EXERCISES TO COMPLETE:
1. Format the lines of the records below as a Markdown table with the columns Row and Page text. Number the rows, skip blank lines, and omit the pictures.
2. Continue the review of the selected letters of Joseph Conrad below from the point where it ends.

By Andrew Purssell, Royal Holloway, University of London
The Selected Letters of Joseph Conrad, edited by Laurence Davies (Cambridge: Cambridge University Press, 2015) xxxvii + 553 pp. £30.99.
Letters frequently play a vital role in Conrad’s fiction. As well as performing one of the authenticating gestures common to realism, they are sometimes the vehicle not just of news between characters, but also of narrative itself. In Conrad’s early great novel Lord Jim (1900), for instance, the privileged reader is surely a surrogate for the reader outside the text, who is just as intrigued as he is to find out what has happened to the eponymous hero. Conrad’s letters have played an equally vital role in the study of his life and works. To this end, the publication of The Collected Letters of Joseph Conrad (9 vols, 1983–2009) stands as one of the major interventions in Conrad scholarship since the study of his works began in earnest following the Second World War. The letters also possess a literary importance all of their own. As Laurence Davies argues in his engaging introduction to The Selected Letters of Joseph Conrad, the letters are not just a resource for scholars to pore over in search of commentary on, or clues to, the literary works. They should be seen as a rightful extension of those works, not merely as a biographical adjunct or point of hermeneutical entry or leverage.

DATASET RECORDS:
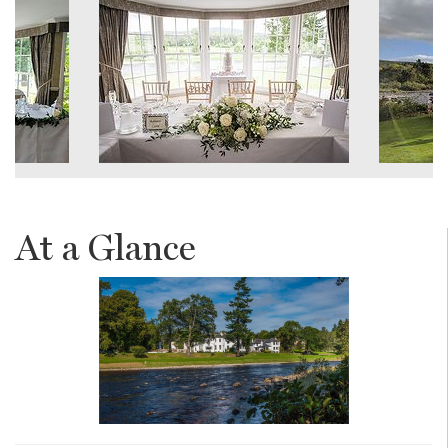
At a Glance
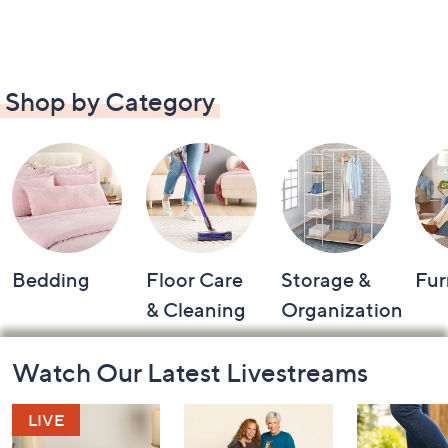
Shop by Category
Bedding
Floor Care
Storage &
Fur
& Cleaning
Organization
Footer
Watch Our Latest Livestreams
Navigation
and
Information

ANSWERS TO EACH TASK:
1.
| Row | Page text |
|---|---|
| 1 | At a Glance |
| 2 | Shop by Category |
| 3 | Bedding |
| 4 | Floor Care |
| 5 | Storage & |
| 6 | Fur |
| 7 | & Cleaning |
| 8 | Organization |
| 9 | Footer |
| 10 | Watch Our Latest Livestreams |
| 11 | Navigation |
| 12 | and |
| 13 | Information |

2.
The first volumes of The Collected Letters appeared during the early years of the so-called canon wars, which saw the resuscitation the figure of the author whose death had only recently been announced by poststructuralism in the preceding decades. More recently, the Cambridge Edition of the Works of Joseph Conrad (1990–) has again led to questions about the singularity of the author versus the sociality of the text. Arguably, the idea of the author as a single, unitary subject is interrogated by Conrad himself, whose autobiographical writings and private correspondence suggest less a single self than a range of critical selves, each adapted to a particular context of reception, be it the individual recipient or the imagined expectations of his reading public. Yet, as Conrad was only too aware, such expectations could also have little to do with the author’s intentions. As the introduction to The Selected Letters reaffirms, the early identification of Conrad with the sea tended to overshadow his great political novels: Nostromo (1904), The Secret Agent (1907), and Under Western Eyes (1911). Towards the end of his life, Conrad can be found still railing at this reductive categorization, as in this letter to G. Jean-Aubry from 14 July 1923: “in the body of my work barely one tenth is what may be called sea stuff.” (If the title of his 1947 biography of Conrad, The Sea Dreamer, is any measure, Jean-Aubry appeared not to have been listening.) Perhaps there is something of this in William Rothenstein’s pastel portrait of Conrad from 1903, which adorns the dust jacket of the present volume: as an image, it hovers somewhere between the author as he was seen by others, and as he sought to project himself.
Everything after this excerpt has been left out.